_To do_
Please return every line of text in the records below without changing anything, and leave the pictures out.

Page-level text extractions
-------

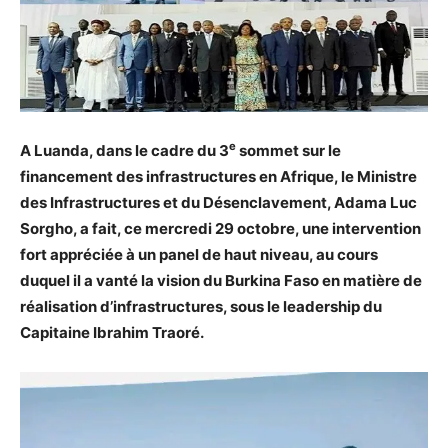
e
A Luanda, dans le cadre du 3
sommet sur le
financement des infrastructures en Afrique, le Ministre
des Infrastructures et du Désenclavement, Adama Luc
Sorgho, a fait, ce mercredi 29 octobre, une intervention
fort appréciée à un panel de haut niveau, au cours
duquel il a vanté la vision du Burkina Faso en matière de
réalisation d’infrastructures, sous le leadership du
Capitaine Ibrahim Traoré.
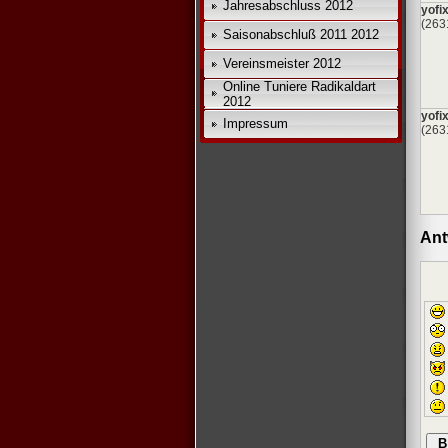
Jahresabschluss 2012
yofi
(263
Saisonabschluß 2011 2012
Vereinsmeister 2012
Online Tuniere Radikaldart
2012
yofi
Impressum
(263
Ant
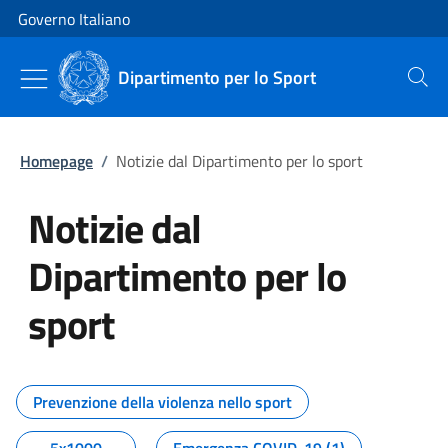
Vai al contenuto
Vai alla navigazione del sito
Governo Italiano
Dipartimento per lo Sport
Cerca
Homepage
/
Notizie dal Dipartimento per lo sport
Notizie dal
Dipartimento per lo
sport
Tutti i contenuti della pagina No
Prevenzione della violenza nello sport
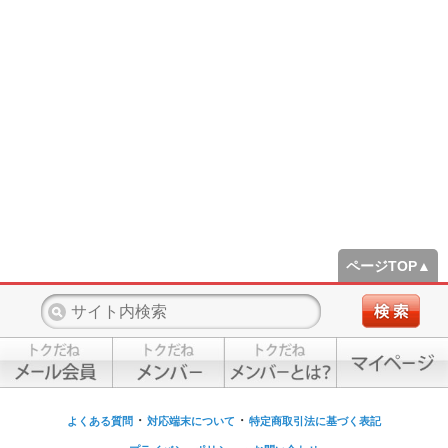
ページTOP▲
・
・
よくある質問
対応端末について
特定商取引法に基づく表記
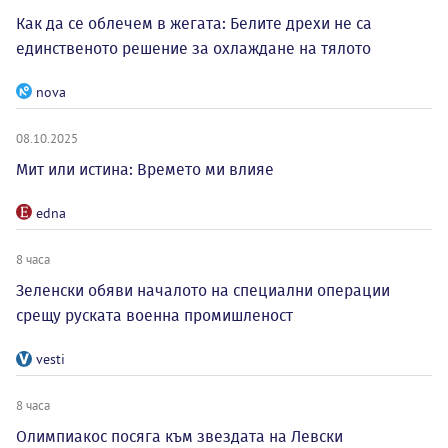
Как да се облечем в жегата: Белите дрехи не са
единственото решение за охлаждане на тялото
nova
08.10.2025
Мит или истина: Времето ми влияе
edna
8 часа
Зеленски обяви началото на специални операции
срещу руската военна промишленост
vesti
8 часа
Олимпиакос посяга към звездата на Левски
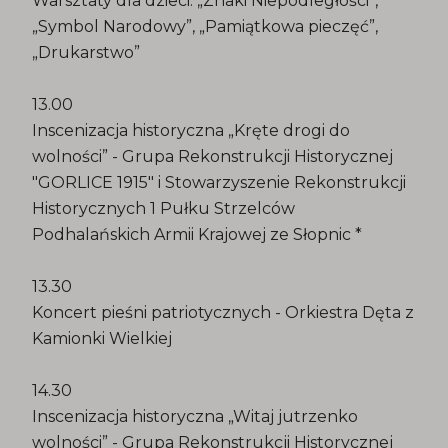
Warsztaty dla dzieci: „Znaki Niepodległości”,
„Symbol Narodowy”, „Pamiątkowa pieczęć”,
„Drukarstwo”
13.00
Inscenizacja historyczna „Kręte drogi do
wolności” - Grupa Rekonstrukcji Historycznej
"GORLICE 1915" i Stowarzyszenie Rekonstrukcji
Historycznych 1 Pułku Strzelców
Podhalańskich Armii Krajowej ze Słopnic *
13.30
Koncert pieśni patriotycznych - Orkiestra Dęta z
Kamionki Wielkiej
14.30
Inscenizacja historyczna „Witaj jutrzenko
wolności” - Grupa Rekonstrukcji Historycznej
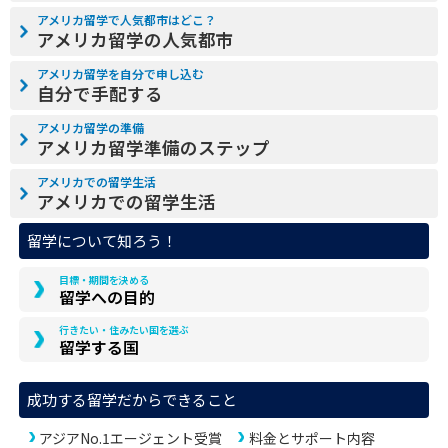
アメリカ留学で人気都市はどこ？
アメリカ留学の人気都市
アメリカ留学を自分で申し込む
自分で手配する
アメリカ留学の準備
アメリカ留学準備のステップ
アメリカでの留学生活
アメリカでの留学生活
留学について知ろう！
目標・期間を決める
留学への目的
行きたい・住みたい国を選ぶ
留学する国
成功する留学だからできること
アジアNo.1エージェント受賞
料金とサポート内容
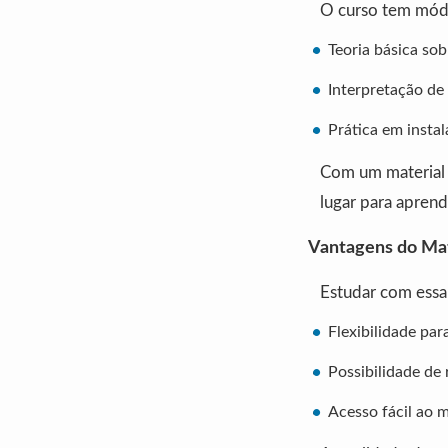
O curso tem módu
Teoria básica sob
Interpretação de
Prática em instal
Com um material 
lugar para aprend
Vantagens do Mat
Estudar com essa 
Flexibilidade par
Possibilidade de
Acesso fácil ao m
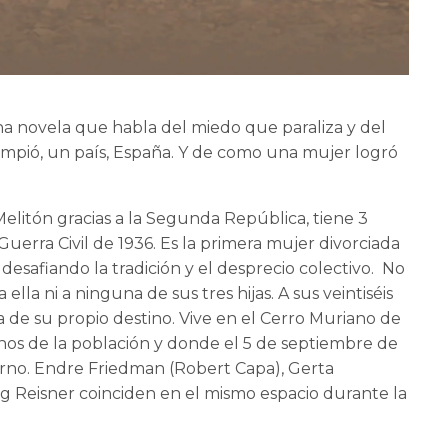
na novela que habla del miedo que paraliza y del
mpió, un país, España. Y de como una mujer logró
Melitón gracias a la Segunda República, tiene 3
a Guerra Civil de 1936. Es la primera mujer divorciada
 desafiando la tradición y el desprecio colectivo. No
ella ni a ninguna de sus tres hijas. A sus veintiséis
a de su propio destino. Vive en el Cerro Muriano de
nos de la población y donde el 5 de septiembre de
rno. Endre Friedman (Robert Capa), Gerta
 Reisner coinciden en el mismo espacio durante la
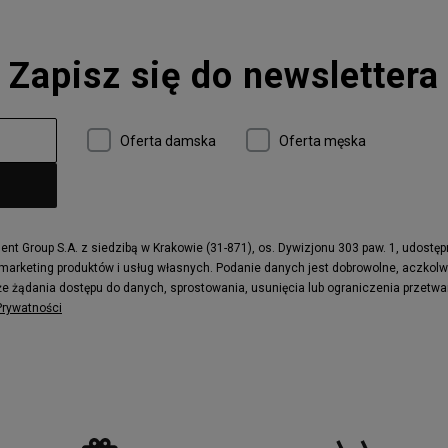
Zapisz się do newslettera
Oferta damska
Oferta męska
t Group S.A. z siedzibą w Krakowie (31-871), os. Dywizjonu 303 paw. 1, udostę
 marketing produktów i usług własnych. Podanie danych jest dobrowolne, aczkol
e żądania dostępu do danych, sprostowania, usunięcia lub ograniczenia przetwa
 Prywatności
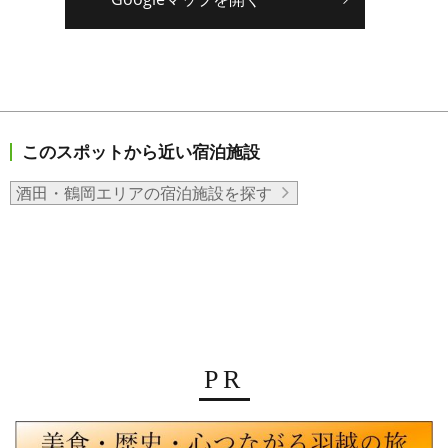
このスポットから近い宿泊施設
酒田・鶴岡エリアの宿泊施設を探す
PR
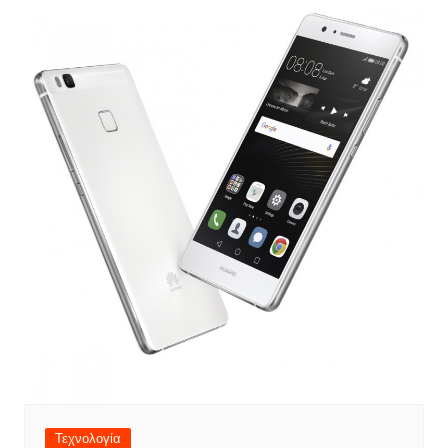
Τεχνολογία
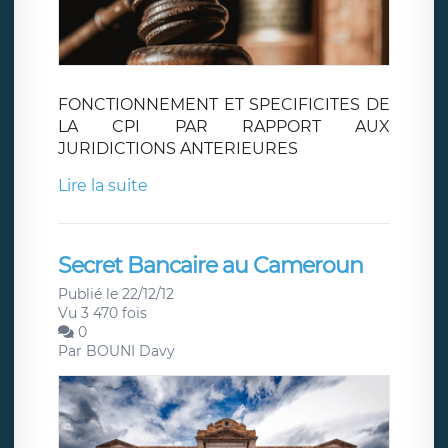
FONCTIONNEMENT ET SPECIFICITES DE
LA CPI PAR RAPPORT AUX
JURIDICTIONS ANTERIEURES
Lire la suite
Secret Bancaire au Cameroun
Publié le 22/12/12
Vu 3 470 fois
0
Par
BOUNI Davy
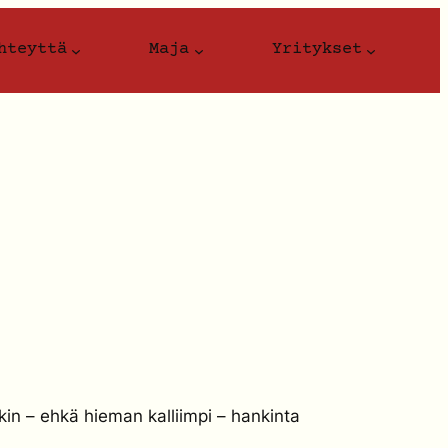
hteyttä
Maja
Yritykset
jokin – ehkä hieman kalliimpi – hankinta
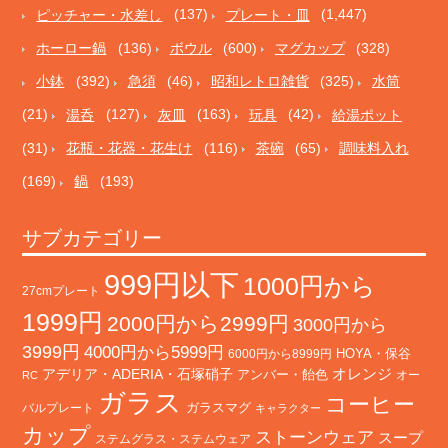
ピッチャー・水差し
(137)
プレート・皿
(1,447)
ホーロー鍋
(136)
ボウル
(600)
マグカップ
(328)
小鉢
(392)
急須
(46)
昭和レトロ雑貨
(325)
水筒
(21)
湯呑
(127)
灰皿
(163)
玩具
(42)
給湯ポット
(31)
花瓶・花器・花生け
(116)
茶碗
(65)
調味料入れ
(169)
鍋
(193)
サブカテゴリー
999円以下
1000円から
27cmプレート
1999円
2000円から2999円
3000円から
3999円
4000円から5999円
HOYA・保谷
6000円から8999円
オレンジ
アデリア・ADERIA・石塚硝子
アンバー・飴色
オー
RC
ガラス
コーヒー
バルプレート
ガラスマグ
キャラクター
カップ
ストーンウェア
スープ
ステムグラス・ステムウェア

-------

_Solution to this task_
e
A Luanda, dans le cadre du 3
sommet sur le
financement des infrastructures en Afrique, le Ministre
des Infrastructures et du Désenclavement, Adama Luc
Sorgho, a fait, ce mercredi 29 octobre, une intervention
fort appréciée à un panel de haut niveau, au cours
duquel il a vanté la vision du Burkina Faso en matière de
réalisation d’infrastructures, sous le leadership du
Capitaine Ibrahim Traoré.
Jahresabschluss 2012
yofi
(263
Saisonabschluß 2011 2012
Vereinsmeister 2012
Online Tuniere Radikaldart
2012
yofi
Impressum
(263
Ant
Vai al contenuto
Vai alla navigazione del sito
Governo Italiano
Dipartimento per lo Sport
Cerca
Homepage
/
Notizie dal Dipartimento per lo sport
Notizie dal
Dipartimento per lo
sport
Tutti i contenuti della pagina No
Prevenzione della violenza nello sport
ページTOP▲
・
・
よくある質問
対応端末について
特定商取引法に基づく表記
Как да се облечем в жегата: Белите дрехи не са
единственото решение за охлаждане на тялото
nova
08.10.2025
Мит или истина: Времето ми влияе
edna
8 часа
Зеленски обяви началото на специални операции
срещу руската военна промишленост
vesti
8 часа
Олимпиакос посяга към звездата на Левски
Warsztaty dla dzieci: „Znaki Niepodległości”,
„Symbol Narodowy”, „Pamiątkowa pieczęć”,
„Drukarstwo”
13.00
Inscenizacja historyczna „Kręte drogi do
wolności” - Grupa Rekonstrukcji Historycznej
"GORLICE 1915" i Stowarzyszenie Rekonstrukcji
Historycznych 1 Pułku Strzelców
Podhalańskich Armii Krajowej ze Słopnic *
13.30
Koncert pieśni patriotycznych - Orkiestra Dęta z
Kamionki Wielkiej
14.30
Inscenizacja historyczna „Witaj jutrzenko
wolności” - Grupa Rekonstrukcji Historycznej
アメリカ留学で人気都市はどこ？
アメリカ留学の人気都市
アメリカ留学を自分で申し込む
自分で手配する
アメリカ留学の準備
アメリカ留学準備のステップ
アメリカでの留学生活
アメリカでの留学生活
留学について知ろう！
目標・期間を決める
留学への目的
行きたい・住みたい国を選ぶ
留学する国
成功する留学だからできること
アジアNo.1エージェント受賞
料金とサポート内容
O curso tem módu
Teoria básica sob
Interpretação de
Prática em instal
Com um material 
lugar para aprend
Vantagens do Mat
Estudar com essa 
Flexibilidade par
Possibilidade de
Acesso fácil ao m
na novela que habla del miedo que paraliza y del
mpió, un país, España. Y de como una mujer logró
Melitón gracias a la Segunda República, tiene 3
a Guerra Civil de 1936. Es la primera mujer divorciada
 desafiando la tradición y el desprecio colectivo. No
ella ni a ninguna de sus tres hijas. A sus veintiséis
a de su propio destino. Vive en el Cerro Muriano de
nos de la población y donde el 5 de septiembre de
rno. Endre Friedman (Robert Capa), Gerta
 Reisner coinciden en el mismo espacio durante la
Zapisz się do newslettera
Oferta damska
Oferta męska
t Group S.A. z siedzibą w Krakowie (31-871), os. Dywizjonu 303 paw. 1, udostę
 marketing produktów i usług własnych. Podanie danych jest dobrowolne, aczkol
e żądania dostępu do danych, sprostowania, usunięcia lub ograniczenia przetwa
 Prywatności
このスポットから近い宿泊施設
酒田・鶴岡エリアの宿泊施設を探す
PR
Τεχνολογία
FONCTIONNEMENT ET SPECIFICITES DE
LA CPI PAR RAPPORT AUX
JURIDICTIONS ANTERIEURES
Lire la suite
Secret Bancaire au Cameroun
Publié le 22/12/12
Vu 3 470 fois
0
Par
BOUNI Davy
hteyttä
Maja
Yritykset
jokin – ehkä hieman kalliimpi – hankinta
ピッチャー・水差し
(137)
プレート・皿
(1,447)
ホーロー鍋
(136)
ボウル
(600)
マグカップ
(328)
小鉢
(392)
急須
(46)
昭和レトロ雑貨
(325)
水筒
(21)
湯呑
(127)
灰皿
(163)
玩具
(42)
給湯ポット
(31)
花瓶・花器・花生け
(116)
茶碗
(65)
調味料入れ
(169)
鍋
(193)
サブカテゴリー
999円以下
1000円から
27cmプレート
1999円
2000円から2999円
3000円から
3999円
4000円から5999円
HOYA・保谷
6000円から8999円
オレンジ
アデリア・ADERIA・石塚硝子
アンバー・飴色
オー
RC
ガラス
コーヒー
バルプレート
ガラスマグ
キャラクター
カップ
ストーンウェア
スープ
ステムグラス・ステムウェア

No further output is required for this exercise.